Complementary and Dual Variational Principles in Mechanics

Abstract

In this chapter, we consider a theory of complementary and dual variational principles associated with a large class of linear boundary- and initial-value problems of mechanics.
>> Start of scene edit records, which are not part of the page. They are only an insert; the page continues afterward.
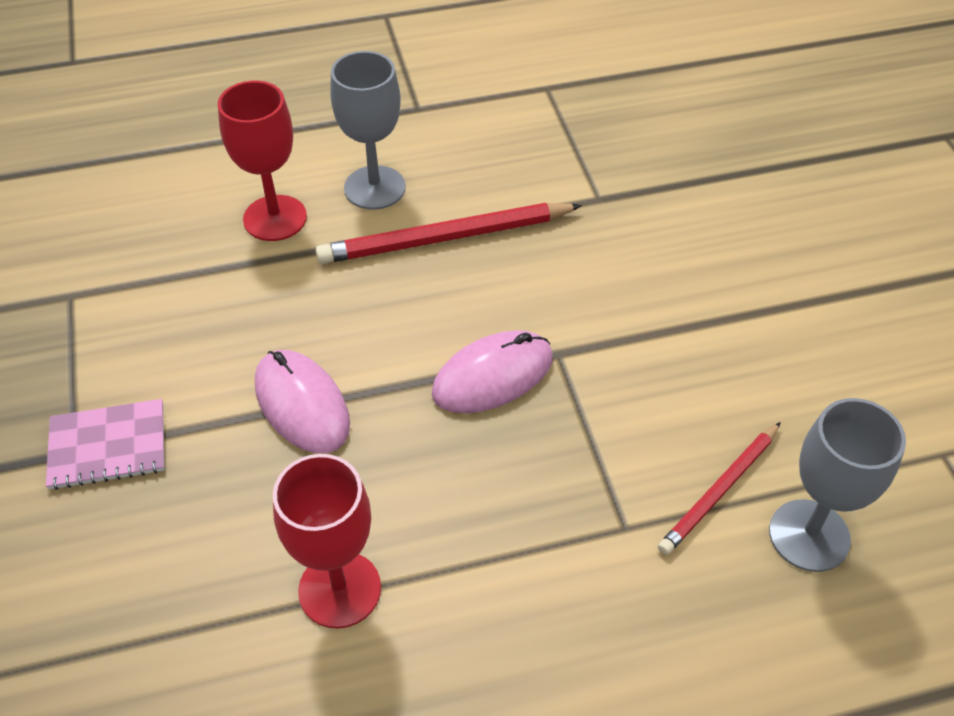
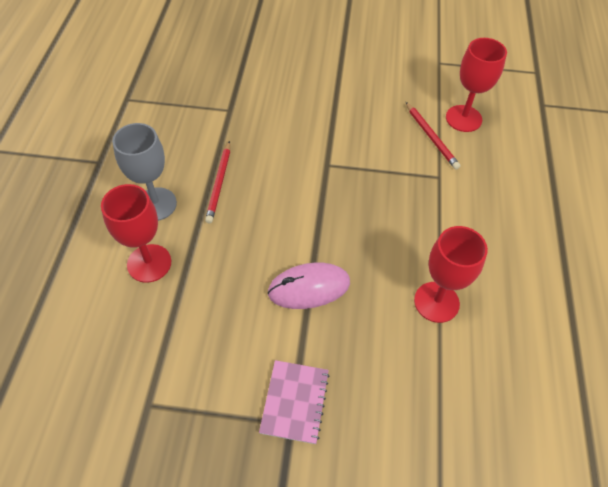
camera: 70 degrees left, 5 degrees up
red pencil [316,203,582,264] -> red pencil [205,141,230,224], size x0.62
pink mouse [432,330,553,413] -> none
grey goblet [769,398,906,572] -> red goblet [446,38,507,132]

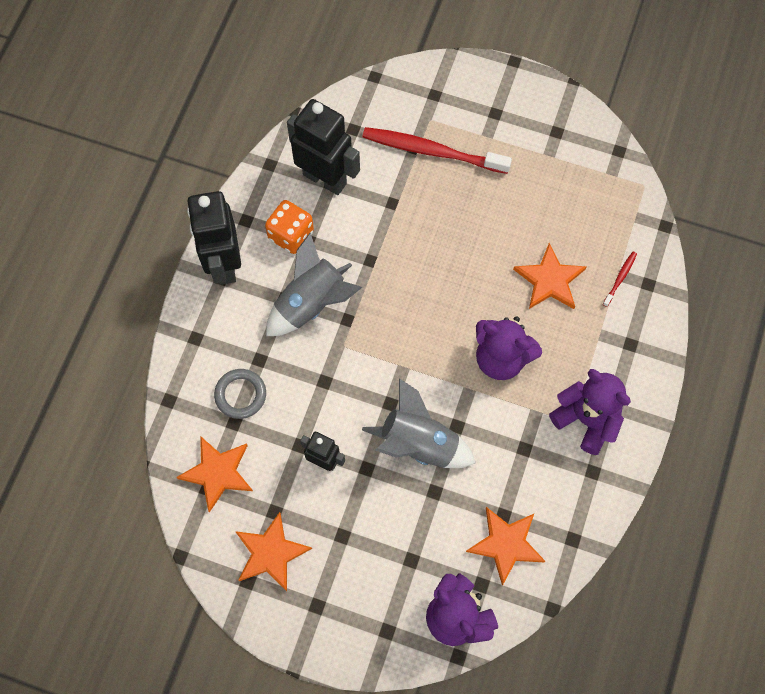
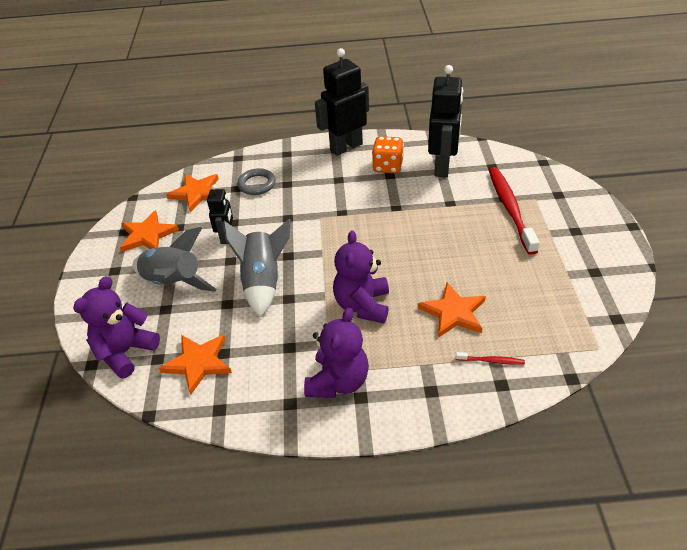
camera: 70 degrees right, 25 degrees down
grey rocket [266,233,362,336] -> grey rocket moved to [133,227,217,292]

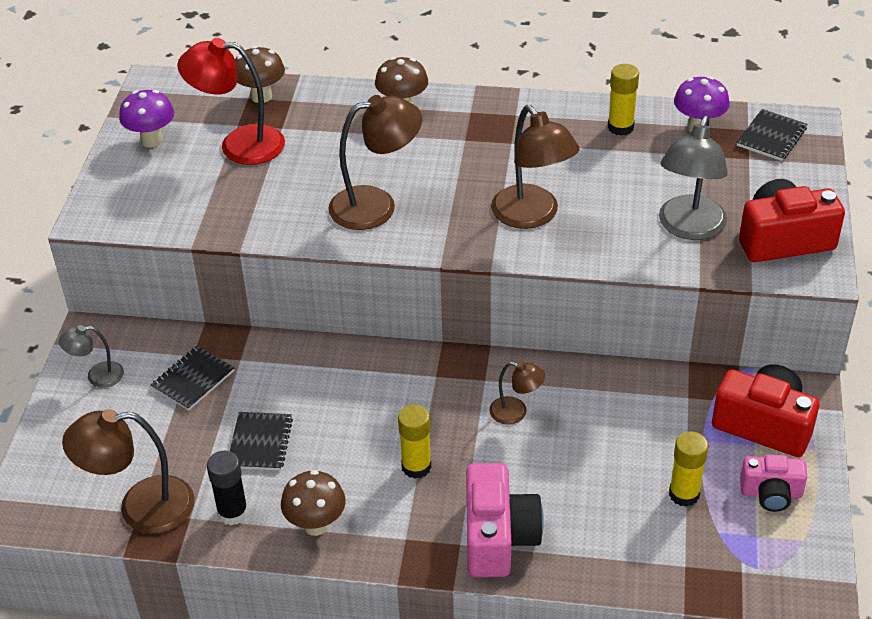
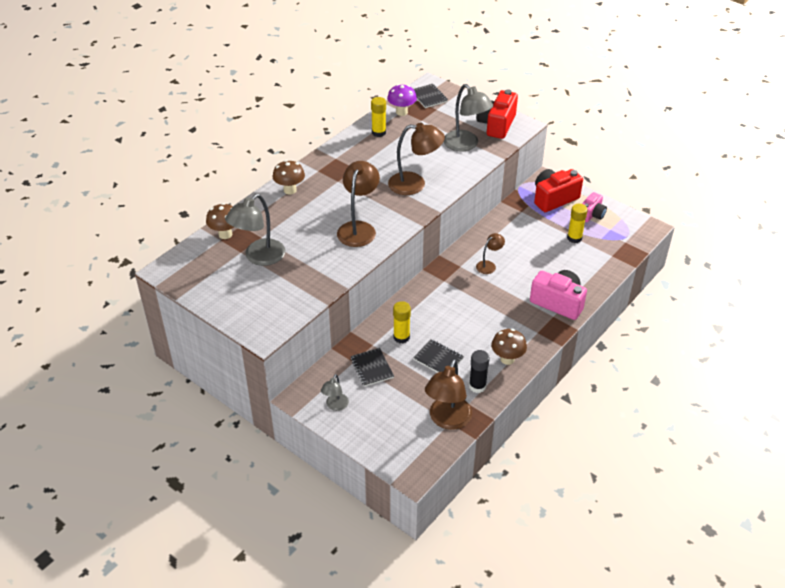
camera: 60 degrees left, 0 degrees up
purple mushroom [119,90,174,147] -> none
red lamp [177,38,285,165] -> grey lamp [225,194,285,266]
yellow glue stick [398,404,431,479] -> yellow glue stick moved to [393,301,411,343]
The mathematical setting for the class of problems we wish to examine is the following abstract linear problem: find an element u of a Hilbert space U such that

$$ \Lambda {\text{u}}\,\, = {\text{F,}}\,\,\,\,\,\,\,\,\,\,\,\,\,\,\,\,\,\,\,\,\,{\text{F}} \in \,{\text{U'}}\,\, $$

(4.1)

where Λ is a linear operator from U into its dual U′ which is given as a product of three linear operators,

$$ \Lambda \,\, = \,\,\,{\text{A*EA}} $$

(4.2)

Here A is a continuous linear operator from U into a Hilbert space V, E is a canonical isomorphism mapping V onto its dual V′, and A* is the adjoint of A which, by definition, maps V′ into U′. Summarizing,

$$ \left. {\begin{array}{*{20}{c}} {{\text{A:}}\,\,\,U\,\, \to \,\,V} \\ {{\text{E:}}\,\,\,V\,\, \to \,\,V'} \\ {{\text{A*:}}\,\,\,V'\,\, \to \,\,U'} \\ {\Lambda = {\text{A*EA:}}\,\,\,U\,\, \to \,\,U'} \end{array}\,\,\,\,\,\,\,\,\,} \right\} $$

(4.3)